Für alle, die es irgendwie eher hot und wurstlastiger mögen, hat Ron auch Fleischiges im Angebot: Eine köstliche Salamipizza oder seine Bacon-Variationen, die an Flammkuchen erinnern. Nur saftiger und geschmacklich intensiver. Flach und lappig. Im Steinofen gebacken und dann schnell neben den Kassen noch mit einem Kilo scharfer Chilliwürze verfeinert.
Ron ist bekannt für seine fancy Variationen: Seine Pizza ist immer wie ‘ne Schachtel Pralinen. Man weiß nie was man bekommt. Und dann steht man mitten im Laden und die Auslage ist manchmal erschreckend leer oder eben zum Bersten gefüllt mit unterschiedlichen Pizzen und man freut sich oft wie ein König, wenn man das letzte Stück der Gorgonzola-Pizza noch vor dem Typ hinter einem in der Schlange abgegriffen hat, der jetzt enttäuscht und mit traurigem Gesicht nach Hause gehen muss.
Wie selbstverständlich stehen die veganen Variationen den anderen Pizzen in nichts nach und sind in der Regel (das meine ich ernst) sogar oftmals noch interessanter und leckerer. Übliche Variationen sind hier Funghi, Summer of 69 mit Korianderpesto, Süßkartoffeln und schön saftiger Mango sowie Flaming Quebec mit Crème fraîche, Mozzarella, Cheddar, Zwiebeln und Speck. Couchpotato mit Sweet Potatos, Kartoffeln, intensivem Rosemarin und Cheddar sowie mein zweiter Favorit: Cronenberg Crash mit Cilantro Pesto, frischer Mango, Tandoori Tofu, Erdnüssen und Paprika.

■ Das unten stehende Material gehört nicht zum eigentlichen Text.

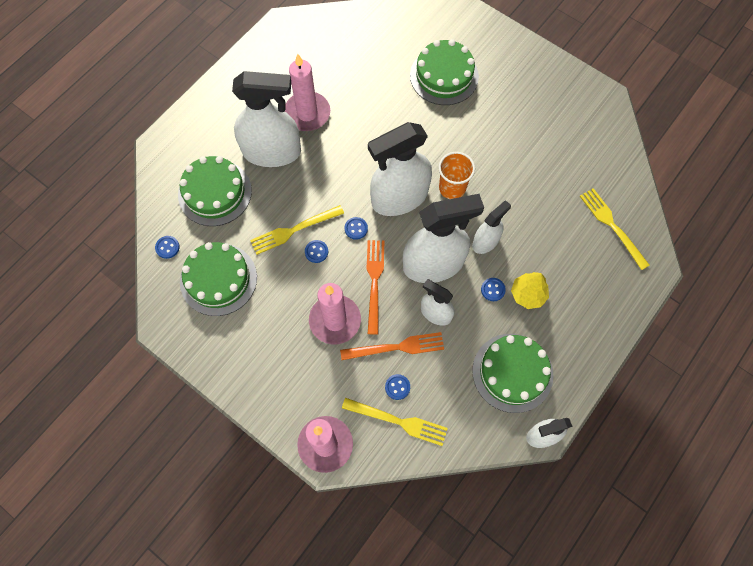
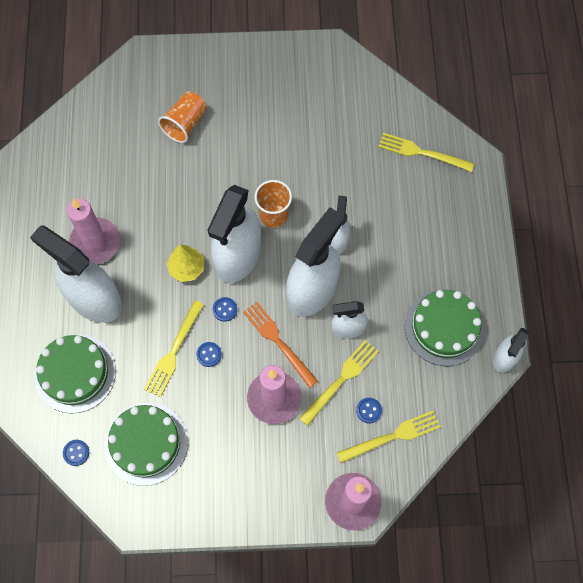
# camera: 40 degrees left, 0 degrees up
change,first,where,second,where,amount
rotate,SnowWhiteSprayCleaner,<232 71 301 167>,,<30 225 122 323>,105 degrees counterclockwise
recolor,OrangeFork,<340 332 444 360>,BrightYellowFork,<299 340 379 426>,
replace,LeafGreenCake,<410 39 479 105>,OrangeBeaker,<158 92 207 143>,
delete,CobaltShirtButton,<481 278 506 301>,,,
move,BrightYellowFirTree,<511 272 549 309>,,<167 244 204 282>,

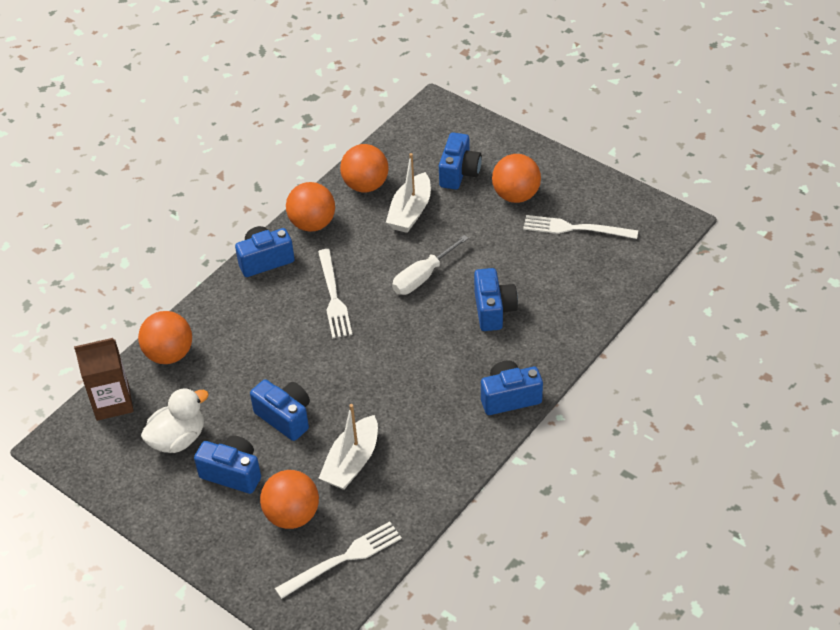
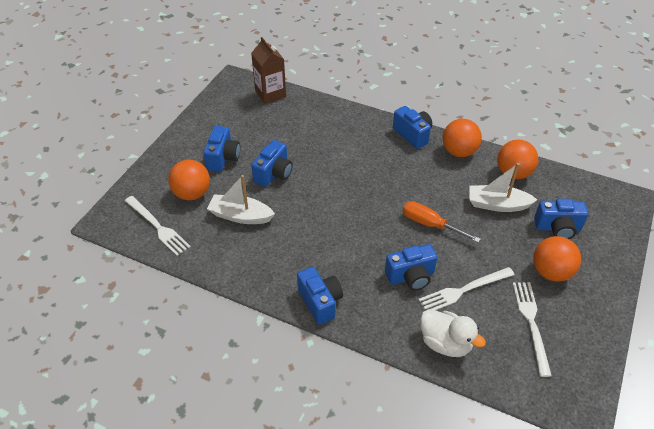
# camera: 75 degrees right, 0 degrees up
change,first,where,second,where,amount
delete,OrangePlayBall,<138 311 192 364>,,,
move,SnowWhiteDuck,<141 388 209 453>,,<420 309 486 357>,
move,SnowWhiteFork,<318 249 352 338>,,<418 267 515 310>,
recolor,SnowWhiteFlatScrewdriver,<392 235 469 295>,OrangeFlatScrewdriver,<403 201 481 243>,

Dazu findet man immer passende Dips zum Selbstgarnieren: Sweet Mustard, Rucola, hausgemachten Tabasco oder die besagte Hot Maple Sauce.
Wenn ich eines Tages mal heirate, lege ich meine Hochzeitsgeschenkliste bei Ron in der Auslage aus.
Der Ort:
Ein Keller, in dem man sich auch irgendwie den Beginn des neuen Saw-Films vorstellen könnte. Jemand hat einen riesigen Plüsch-Elch an die Wand gehangen. Daneben ein Flipper und ein Miniaturnachbau des Restaurants aus Lego. Hinter der Theke fuhrwerkt Ron mit dem vermutlich besten Pizzateig Berlins und belegt seine veganen Pizzen mit geilem Scheiß wie Mango, Süßkartoffeln, Bacon und mixt Sirup. Der Ofen ballert wie ein Bekloppter.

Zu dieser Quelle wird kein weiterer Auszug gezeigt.